One module of Emerge, focusing on the prevention of ICU-acquired weakness, demonstrates the elegance of a systems engineering approach. Research tells us that patients regain their strength earlier and have fewer related complications when they start moving as soon as safely possible during their stay in the hospital. Yet in most ICUs there isn’t a culture to support early mobility; clinicians are not conditioned to ask every day whether their bedbound patients are able to get moving, or whether they are meeting their mobility goals. There are no devices or displays that inform patients of their progress or warn them if they are falling short.

The Emerge system compels clinicians to set a patient’s mobility goals and pulls data from different sources into the dashboard, where the ICU-Acquired Weakness display turns red if the patient is not on track. Clinicians can tap the touch screen, drill down for details, and address next steps. Meanwhile, patients and family members can pick up a tablet computer and learn about the importance of mobility; family members take part in getting their loved ones out of bed or walking in the ICU.

The whole team is part of this technology-enabled culture change, making early mobility something that’s routine rather than an afterthought. With this app, the percentage of patients who were given mobility goals went from 40% to 100%, and those receiving mobility therapy increased from 48% to 80%. Those who had significant functional declines in their mobility decreased from 19% to 10%.

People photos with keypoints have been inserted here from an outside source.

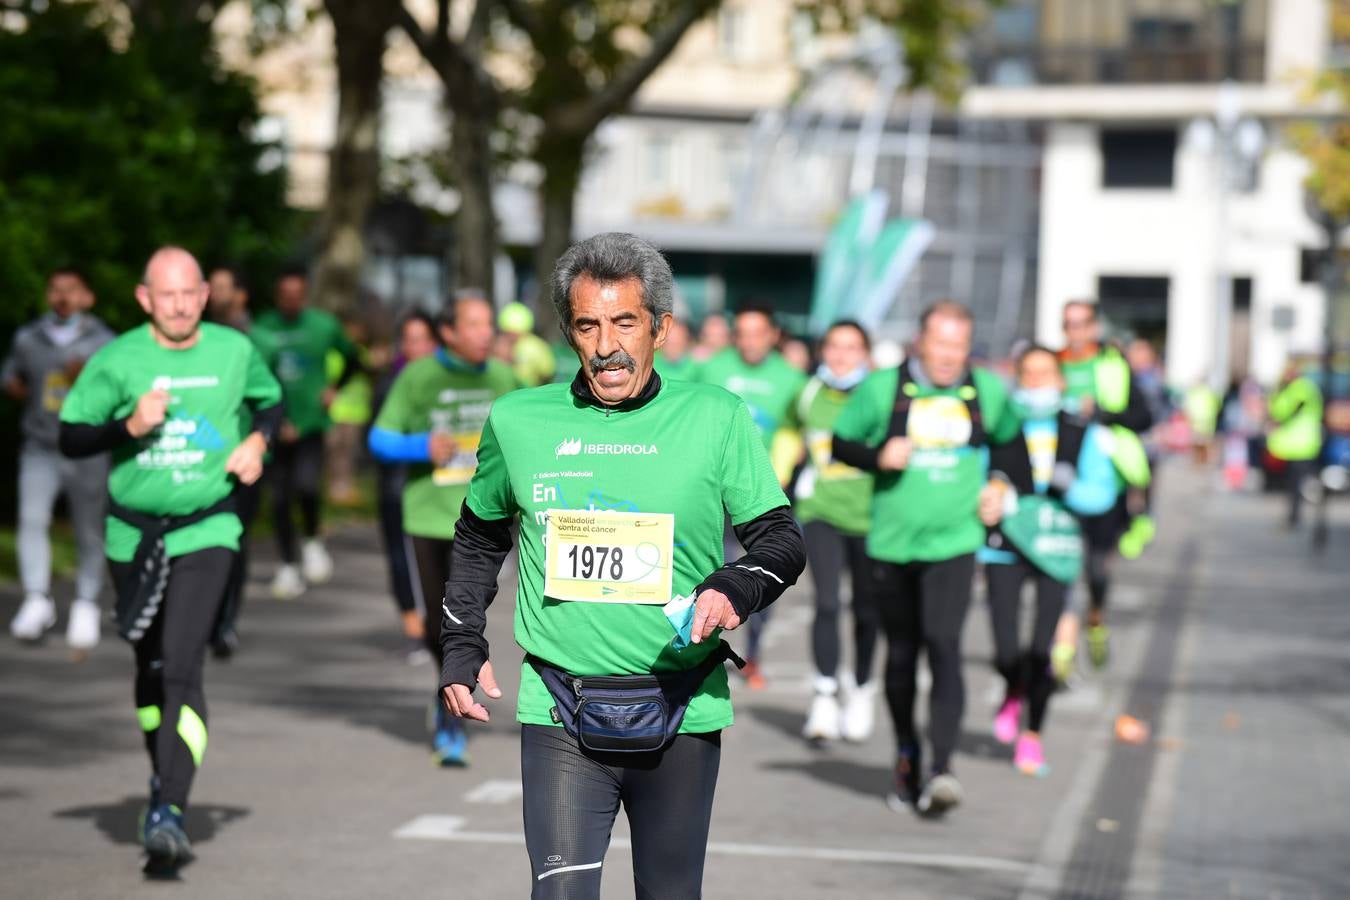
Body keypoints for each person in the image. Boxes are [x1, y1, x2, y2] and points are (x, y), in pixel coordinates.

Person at [439, 232, 804, 899]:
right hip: (560, 707)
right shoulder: (520, 420)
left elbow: (781, 539)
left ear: (659, 328)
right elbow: (478, 536)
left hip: (681, 703)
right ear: (568, 334)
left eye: (625, 322)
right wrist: (462, 641)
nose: (607, 344)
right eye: (588, 325)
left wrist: (733, 586)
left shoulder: (714, 416)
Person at [57, 247, 282, 870]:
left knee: (183, 664)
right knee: (151, 668)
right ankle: (164, 781)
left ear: (204, 295)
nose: (180, 306)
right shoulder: (118, 358)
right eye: (167, 296)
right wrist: (126, 427)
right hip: (134, 535)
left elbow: (271, 401)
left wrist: (258, 442)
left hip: (208, 526)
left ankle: (170, 810)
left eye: (190, 294)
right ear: (144, 298)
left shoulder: (233, 352)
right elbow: (70, 436)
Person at [832, 299, 1017, 817]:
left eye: (959, 345)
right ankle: (907, 753)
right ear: (921, 341)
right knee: (903, 653)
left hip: (955, 542)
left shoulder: (986, 391)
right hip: (891, 544)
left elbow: (1011, 446)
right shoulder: (882, 388)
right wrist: (877, 456)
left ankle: (942, 768)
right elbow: (841, 445)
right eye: (941, 343)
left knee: (945, 644)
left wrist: (1001, 485)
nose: (949, 355)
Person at [368, 292, 518, 766]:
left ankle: (450, 717)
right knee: (438, 624)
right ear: (448, 332)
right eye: (472, 325)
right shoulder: (419, 376)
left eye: (488, 324)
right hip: (429, 518)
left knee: (466, 619)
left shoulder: (503, 377)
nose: (484, 334)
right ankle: (449, 696)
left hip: (484, 522)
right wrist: (419, 446)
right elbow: (379, 438)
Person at [979, 345, 1118, 776]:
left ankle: (1033, 734)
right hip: (1005, 544)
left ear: (1061, 381)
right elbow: (978, 475)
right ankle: (1013, 686)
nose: (1038, 382)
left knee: (1044, 650)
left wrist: (1070, 488)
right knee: (1004, 650)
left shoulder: (1082, 429)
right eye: (1029, 374)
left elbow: (1103, 492)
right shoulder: (1001, 426)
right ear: (1018, 379)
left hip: (1056, 546)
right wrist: (988, 496)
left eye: (1046, 374)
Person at [694, 304, 808, 688]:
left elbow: (804, 431)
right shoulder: (711, 369)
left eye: (758, 332)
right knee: (716, 569)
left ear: (773, 335)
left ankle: (755, 655)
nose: (750, 341)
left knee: (761, 572)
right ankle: (703, 649)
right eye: (742, 332)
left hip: (765, 493)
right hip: (715, 492)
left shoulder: (792, 379)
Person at [4, 268, 115, 647]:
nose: (63, 296)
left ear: (87, 296)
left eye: (71, 290)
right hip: (41, 446)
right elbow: (12, 377)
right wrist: (15, 385)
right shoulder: (28, 338)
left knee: (88, 528)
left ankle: (86, 602)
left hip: (87, 448)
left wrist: (88, 379)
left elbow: (122, 394)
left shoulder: (105, 342)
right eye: (55, 289)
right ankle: (37, 597)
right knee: (32, 519)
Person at [1055, 300, 1154, 670]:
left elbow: (1144, 416)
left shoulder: (1114, 365)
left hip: (1105, 485)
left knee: (1096, 570)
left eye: (1082, 324)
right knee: (1060, 569)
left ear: (1094, 327)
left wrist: (1105, 414)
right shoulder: (1053, 364)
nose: (1076, 331)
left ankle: (1096, 619)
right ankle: (1062, 650)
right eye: (1069, 324)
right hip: (1060, 483)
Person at [251, 270, 359, 599]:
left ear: (306, 294)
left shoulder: (323, 325)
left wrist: (334, 389)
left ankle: (312, 539)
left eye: (298, 294)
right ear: (277, 295)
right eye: (285, 294)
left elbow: (354, 357)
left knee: (307, 486)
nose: (292, 300)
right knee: (281, 499)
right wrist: (273, 418)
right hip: (275, 426)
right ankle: (287, 565)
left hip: (311, 422)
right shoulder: (263, 328)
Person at [795, 321, 879, 743]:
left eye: (852, 348)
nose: (842, 356)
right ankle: (825, 695)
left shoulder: (878, 395)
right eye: (834, 346)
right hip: (820, 512)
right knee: (827, 602)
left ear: (866, 353)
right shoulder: (810, 393)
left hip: (871, 517)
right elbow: (792, 436)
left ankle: (862, 689)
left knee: (867, 610)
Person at [372, 311, 440, 659]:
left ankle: (439, 630)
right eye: (409, 340)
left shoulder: (445, 383)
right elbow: (376, 440)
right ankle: (416, 628)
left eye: (422, 339)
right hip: (396, 488)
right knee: (403, 562)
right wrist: (420, 448)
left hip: (440, 494)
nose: (415, 347)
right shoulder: (389, 384)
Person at [206, 266, 256, 658]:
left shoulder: (257, 340)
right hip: (202, 455)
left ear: (240, 295)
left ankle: (224, 622)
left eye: (221, 286)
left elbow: (274, 397)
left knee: (233, 540)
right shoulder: (195, 338)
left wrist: (261, 439)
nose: (213, 293)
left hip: (245, 457)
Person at [1267, 360, 1324, 528]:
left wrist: (1278, 422)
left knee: (1296, 483)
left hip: (1302, 444)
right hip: (1293, 445)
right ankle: (1293, 516)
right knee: (1293, 483)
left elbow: (1293, 410)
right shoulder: (1290, 388)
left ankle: (1294, 518)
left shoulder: (1303, 388)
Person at [497, 301, 557, 387]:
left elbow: (548, 374)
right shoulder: (538, 346)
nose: (512, 338)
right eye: (508, 335)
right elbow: (548, 373)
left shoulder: (535, 347)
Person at [207, 266, 252, 333]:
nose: (213, 294)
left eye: (220, 289)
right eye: (211, 288)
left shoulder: (257, 338)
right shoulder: (206, 332)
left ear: (240, 295)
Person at [653, 316, 698, 381]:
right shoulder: (651, 364)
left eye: (678, 341)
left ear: (686, 341)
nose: (673, 347)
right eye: (669, 342)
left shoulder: (697, 364)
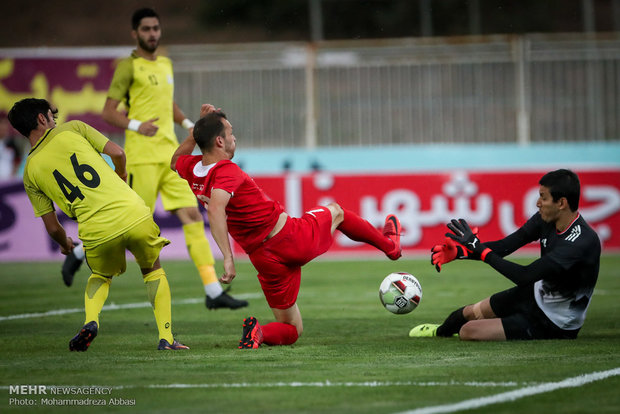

Of course, ICU-acquired mobility is just one harm, and this module is just one of many that share data and knowledge, make processes more efficient, prevent harm, and keep families top-of-mind. These modules must be integrated so that clinicians are not overwhelmed with more information and tasks than they can manage.

Emerge demonstrated that the systems engineering approach can help reduce specific harms, but there are many other goals that it could help achieve — for example, improving productivity, enhancing patient experience, improving bed management, and enhancing transitions of patient care between providers.

Such efforts could accelerate if more manufacturers of health care technologies were willing to let their products “talk” to one another. Generally speaking, they don’t. While we were able to integrate data from several sources into Emerge, the work was highly technical and labor intensive. More innovation could occur across health care, and health care would become less fragmented, if technologies shared information more readily.

We hope our experience will give them one more reason to do so.

 

 Peter Pronovost is an intensive care physician and the C. Michael and S. Ann Armstrong Professor of Patient Safety at Johns Hopkins University. He serves as the Johns Hopkins Medicine Senior Vice President for Patient Safety and Quality and the Director of the Armstrong Institute, and helps to lead patient safety efforts globally.